Assignment
Return the data below unchanged. Drop any pictures.
----
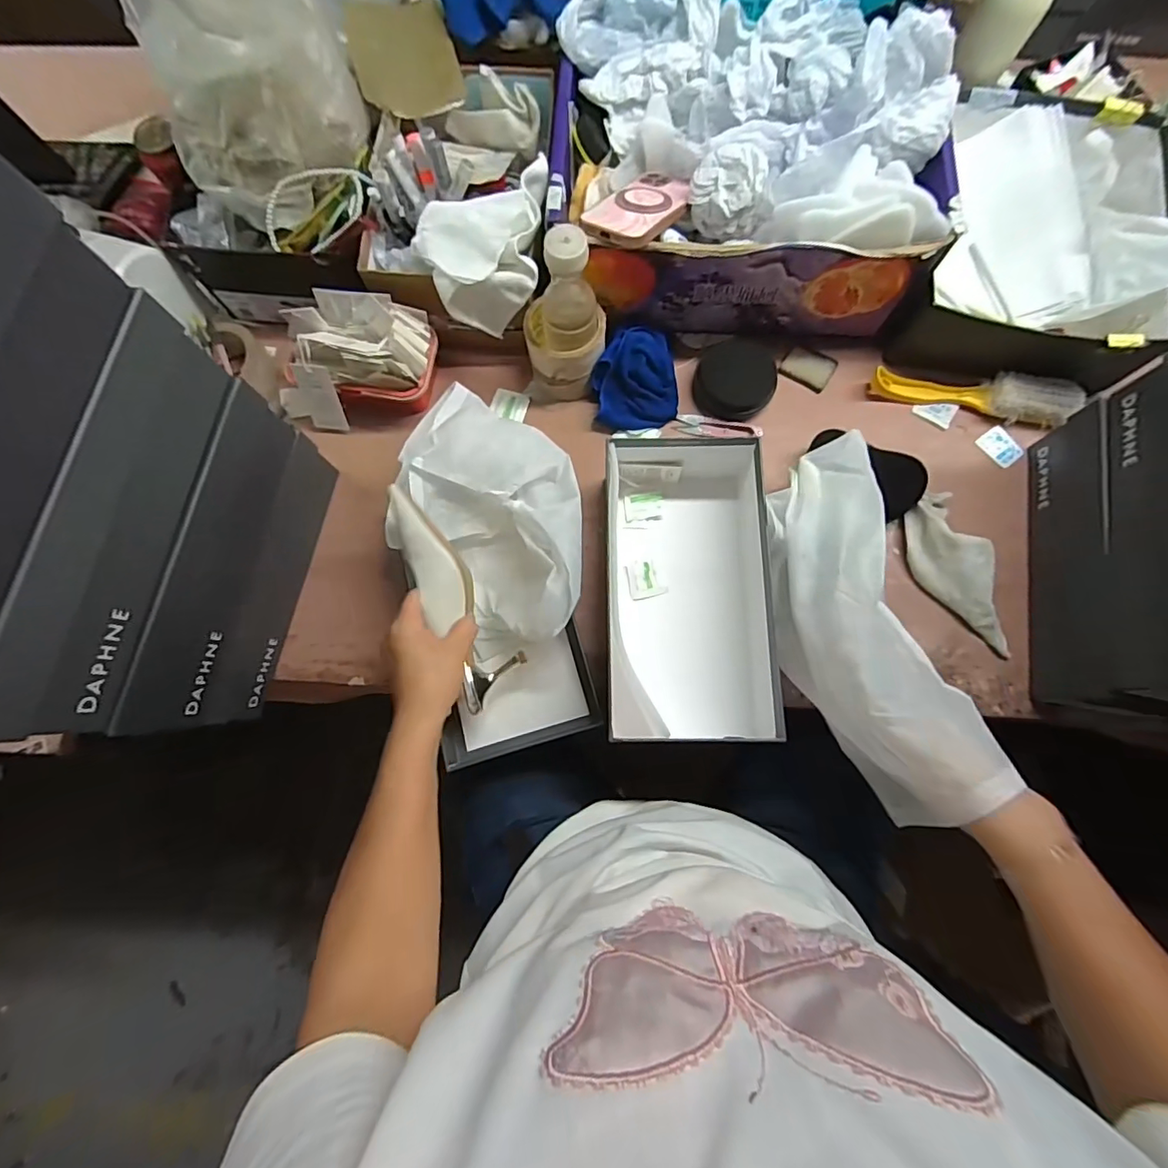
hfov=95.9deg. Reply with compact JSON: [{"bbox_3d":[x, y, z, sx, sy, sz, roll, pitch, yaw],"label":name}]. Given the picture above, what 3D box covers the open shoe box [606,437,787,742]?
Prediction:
[{"bbox_3d":[0.106,0.004,0.553,0.161,0.099,0.298,0,78,1],"label":"open shoe box"}]

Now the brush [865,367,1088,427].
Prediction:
----
Answer
hfov=95.9deg. Reply with compact JSON: [{"bbox_3d":[x, y, z, sx, sy, sz, roll, pitch, yaw],"label":name}]. Given the picture above, what 3D box covers the open shoe box [606,437,787,742]?
Prediction:
[{"bbox_3d":[0.106,0.004,0.553,0.161,0.099,0.298,0,78,1],"label":"open shoe box"}]

Now the brush [865,367,1088,427].
Prediction:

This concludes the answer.